En diciembre de 1788 fue oficialmente electo y preconizado por su santidad papa Pio VI.[1] Tras arribar al Nuevo Mundo, fue ordenado obispo el 1 de mayo de 1789 de manos de José Fernández Díaz de LaMadrid, obispo de Cartagena de Indias,[4] tomó posesión de su diócesis en junio del mismo año, por medio de su procurador don Francisco Antonio Boniche y Luna,[1] entrando a la ciudad de Popayán en el 6 de julio de 1789.[5]
Su gobierno episcopal se caracterizó por la ejecución de múltiples visitas pastorales a su extenso territorio; la primera, se documenta inmediatamente después de su llegada a la ciudad hacia el año de 1791, en el contexto de una crisis crónica que comprometía un posible fraccionamiento de la diócesis, especialmente en el norte de la provincia de Antioquia,[6] se cuenta que empleó más de tres años, confirmando a más de cien mil personas.[1] Durante este viaje, se recuerda su paso por la aldehuela de San Pedro de los Milagros el 17 de febrero de 1792, donde declaró solemnemente como única y principal patrona a Nuestra Señora de Regla.[7]
Se opuso tenazmente a la erección de una sede eclesiástica en la provincia de Antioquia, debido a que se afectaban gravemente las rentas del episcopado de Popayán. No obstante, durante su mandato se consumó la fundación de la nueva diócesis de Antioquia por Pio VII el 31 de agosto de 1804, recibiendo gran parte de su territorio desmembrado de la provincia de Popayán.[8] Sin embargo, el 14 de enero de 1808 monseñor Velarde y Bustamante consiguió crear la parroquia de Amagá, siendo nombrado como primer párroco José Joaquín de Escobar el 3 de mayo de 1808 quien venía ejerciendo como párroco de Santa Bárbara.[5]
Entre las obras que realizó en la ciudad de Popayán, se destacan:
- La planificación de la construcción de la tercera y actual catedral de Popayán, con planos y mapas solicitados a España en 1788 por un precio de mil pesos a la Academia de San Fernando de Madrid, además de contar con la inapreciable colaboración del arquitecto español Antonio García,[9] sin embargo, debido a problemas por el valor y por el tiempo, el proyecto terminó en manos del presbítero payanés Marcelino Pérez de Arroyo.

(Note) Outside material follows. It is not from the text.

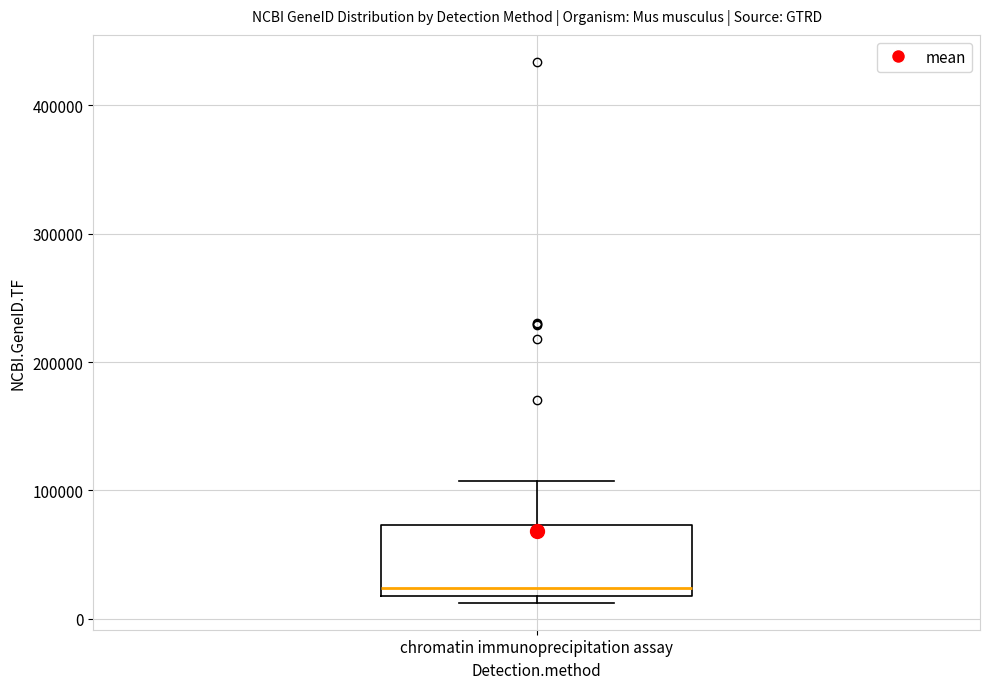

Read this box plot against the y-axis: the position of the median line, the range covered by the box, and the ends of both whiskers. The values are not printed on the chart, so give them approximately, as read against the axis.

median 20000 (just above the box's lower edge), box 20000 to 70000, whiskers 10000 to 110000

- La reconstrucción del Real Seminario de San Francisco de Asís de Popayán en 1789 con un presupuesto de veinte mil pesos,[1] que se encontraba en deterioro por la reciente expulsión de los jesuitas en 1767[10] y el sismo (del señor Obregón) de 1785.
- Se le recuerda por ser celoso de la inmunidad eclesiástica y sumamente caritativo, dado que destinaba la mayor parte de sus rentas en socorrer a los pobres y a las familias vergonzantes de la ciudad, haciéndola descender discretamente por un balcón de la casa episcopal.[9] A honor de su benevolencia se le dedicó un poema lírico conocido como Oda.[11]
Fallecimiento
Durante sus últimos años de vida se había planteado renunciar a la diócesis y retirarse a vivir a un convento de benedictinos en España reuniendo diez y seis mil pesos, en mil onzas selladas.[9] Sin embargo, falleció en Popayán el 6 de julio de 1809 a las 11 de la mañana,[2] fue sepultado en las bóvedas de la Iglesia de San José que servía como catedral pro tempore, para lo cual fue necesario exhumar el cuerpo de su predecesor Jerónimo de Obregón y Mena, siendo sepultado en aquel mismo lugar el día 9 del mismo mes.[1]
Tras su muerte la diócesis entró en un periodo de sede vacante hasta 1816 (6 años y 245 días), la segunda más prolongada en la historia de esta sede episcopal tras la vivida entre 1645 a 1658; debido a que el virreinato de Nueva Granada y el imperio español entraron en una profunda crisis por la independencia de Colombia y las guerras napoleónicas.